47. Bom waktu

4.6K 364 115
                                    

"HEY," Zeyra menoleh saat seseorang berdiri di sampingnya dengan satu cup matcha latte yang di sodorkan. "Favorit kamu."

Zeyra balas tersenyum. Mengambil sodoran cup itu, lalu menyesapnya perlahan. "Thanks."

Meisya mengikuti pandangan Zeyra menatap langit malam yang sedang ramai bintang. Saat ini mereka sedang berada di balkon comuna cafe yang sudah di booking satu malam oleh Rigelasthor.

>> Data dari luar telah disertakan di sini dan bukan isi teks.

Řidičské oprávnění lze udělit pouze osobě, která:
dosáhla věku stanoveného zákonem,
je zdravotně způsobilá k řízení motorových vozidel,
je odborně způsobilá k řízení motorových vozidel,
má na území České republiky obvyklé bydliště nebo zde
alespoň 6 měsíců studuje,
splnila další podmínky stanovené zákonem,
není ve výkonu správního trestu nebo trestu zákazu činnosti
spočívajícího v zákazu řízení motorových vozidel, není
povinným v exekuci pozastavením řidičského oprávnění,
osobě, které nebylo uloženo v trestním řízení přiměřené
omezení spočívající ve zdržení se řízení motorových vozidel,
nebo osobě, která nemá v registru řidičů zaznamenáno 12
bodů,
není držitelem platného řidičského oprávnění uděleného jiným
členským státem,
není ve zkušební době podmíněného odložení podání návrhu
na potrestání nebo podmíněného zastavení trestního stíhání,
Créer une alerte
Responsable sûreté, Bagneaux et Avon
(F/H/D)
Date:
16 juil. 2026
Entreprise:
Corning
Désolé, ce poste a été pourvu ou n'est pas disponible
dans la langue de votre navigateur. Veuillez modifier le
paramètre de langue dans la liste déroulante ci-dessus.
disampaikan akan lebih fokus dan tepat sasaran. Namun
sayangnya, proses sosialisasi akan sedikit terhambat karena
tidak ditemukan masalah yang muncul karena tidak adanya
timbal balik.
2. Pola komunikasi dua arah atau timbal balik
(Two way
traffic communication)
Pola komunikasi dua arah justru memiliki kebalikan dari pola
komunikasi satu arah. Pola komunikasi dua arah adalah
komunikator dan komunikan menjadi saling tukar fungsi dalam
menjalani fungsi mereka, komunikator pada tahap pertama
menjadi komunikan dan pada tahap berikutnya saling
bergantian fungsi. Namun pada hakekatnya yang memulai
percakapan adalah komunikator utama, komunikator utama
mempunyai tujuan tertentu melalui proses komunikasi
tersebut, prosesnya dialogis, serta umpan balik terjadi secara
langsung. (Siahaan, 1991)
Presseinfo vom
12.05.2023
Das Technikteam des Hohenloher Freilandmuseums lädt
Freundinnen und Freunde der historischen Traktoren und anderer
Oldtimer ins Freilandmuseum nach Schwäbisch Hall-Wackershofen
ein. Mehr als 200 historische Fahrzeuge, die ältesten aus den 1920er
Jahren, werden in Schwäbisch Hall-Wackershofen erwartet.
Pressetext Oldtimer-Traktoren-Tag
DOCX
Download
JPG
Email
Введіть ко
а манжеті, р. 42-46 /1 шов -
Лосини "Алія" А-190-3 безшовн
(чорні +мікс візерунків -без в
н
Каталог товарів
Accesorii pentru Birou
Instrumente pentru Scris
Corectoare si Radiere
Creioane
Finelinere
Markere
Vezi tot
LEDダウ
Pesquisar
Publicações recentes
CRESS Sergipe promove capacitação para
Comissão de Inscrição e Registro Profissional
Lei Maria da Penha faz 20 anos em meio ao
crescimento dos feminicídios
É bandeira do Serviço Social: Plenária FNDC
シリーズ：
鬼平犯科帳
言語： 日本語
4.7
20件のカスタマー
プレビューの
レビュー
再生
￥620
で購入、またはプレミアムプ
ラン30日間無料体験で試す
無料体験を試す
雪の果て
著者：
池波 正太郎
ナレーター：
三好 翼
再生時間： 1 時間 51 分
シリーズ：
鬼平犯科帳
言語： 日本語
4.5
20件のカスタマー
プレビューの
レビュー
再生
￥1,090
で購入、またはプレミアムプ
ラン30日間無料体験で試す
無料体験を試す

Ternyata Ranz sudah mengaturnya sesempurna mungkin.

"Everything is fine?" Meisya menoleh dengan pandangan menuntut. Yang membuat Zeyra kontan terkekeh.

"Always, right?"

"Right. But fake hm?"

"Sya," Zeyra memanyunkan bibirnya.

"Kita temenan bukan setahun dua tahun, Zeyra. Aku kenal kamu. Dan aku tau kamu lagi nggak baik-baik aja saat ini," Meisya memutar tubuhnya agar berhadapan langsung dengan Zeyra. "Banyak yang sayang sama kamu, Ra. Tapi gimana semua itu bisa berharga kalau kamu sendiri nyiksa diri kaya gini?"

Zeyra diam. Jika Meisya sudah ikut turun tangan, artinya dunianya memang sedang tidak baik-baik saja.

"Aku tau kamu masih sayang sama Brilian, tapi kamu dilema karena perasaan kamu juga dimiliki Ranz. Mata kamu nggak bisa bohong, Zeyra. Ada dua nama di hati kamu."

"Cuma satu, Sya," lirih Zeyra pelan. "Cuma satu."

Meisya menatapnya cukup lama, sampai akhirnya gadis ber-sweater putih itu berkata dengan tutur yang lembut, "aku pernah dengar kata-kata kaya gini, kalau kamu mencintai dua orang dalam satu waktu, pilih yang kedua. Karena nggak akan ada kata kedua kalau kita memang tulus mencintai. Cukup Brilian yang kamu sakiti, nggak untuk Ranz. Tanpa aku kasih tau juga kamu pasti paham, kan? Seberapa berharga hidup Ranz untuk banyak nyawa? Aku ingetin kamu kaya gini, karena aku nggak mau sahabat aku salah jalan."

Zeyra memajukan bibir bawah dengan mata yang berkaca-kaca. "Jahat ih wejangannya bikin banjir! Tanggung jawab!" Melihat itu, gadis yang telah lama menyimpan rasa pada si Pangeran Es Galaksi itu langsung menarik sahabatnya ke dalam pelukan. Menepuk pundaknya perlahan, memberi kekuatan juga pengertian.

"Inget, ya, Ra. Sama kaya kamu, mereka juga dilahirkan dengan cinta sama Mamanya." Mendengar itu Zeyra semakin memperdalam wajahnya dibalik pundak Meisya. Tampak tegar memang gadis itu, tapi coba kalian tanya 'kenapa?' dalam mood yang tengah jatuh. Hujan lah balasannya.

"Maaf."

"Nggak ada yang perlu di maafin, Zeyra," mereka melerai pelukan. Meisya membantu menyeka sudut-sudut air mata Zeyra yang basah. "Cengeng," cibir gadis itu.

"Yeuuu." Zeyra menatapnya sebal. "Oh ya by the way, kita temenan bukan setahun dua tahun, kan, ya?" Astaga. Melihat tatapan Zeyra, perasaan Meisya auto nggak enak!

"I—iya, kan?"

"Emang. Terus gimana sama si Pangeran Es Galaksi?"

Mampus.

Meisya kicep saat itu juga. Mengerjap tak percaya, membuat tawa Zeyra pecah saat itu juga.

"Meisya Aurelia Fransiska. Punya masalah apa sih, lo sama gue, huh?" Meisya masih tak mampu berkata-kata. "Sama kaya lo yang mungkin kenal gue sejauh itu. Lo pikir gue nggak tau gimana tatapan lo selama ini ke Nathan? Hell?! Sya, sumpah ya gue nggak habis pikir. Kenapa gitu? Kenapa harus dirahasiain?" Tawa Zeyra tak mampu berhenti.

"Satu Galaksi bahkan tau perasaan lo ke dia, tapi kenapa lo rahasiain dari gue?" Asli. Zeyra nggak paham kenapa harus dia yang nggak boleh tau.

"Ra, udah deh." Wajah Meisya merah padam saat itu juga. Cape-cape nutupin selama ini, masa ketauan sih?!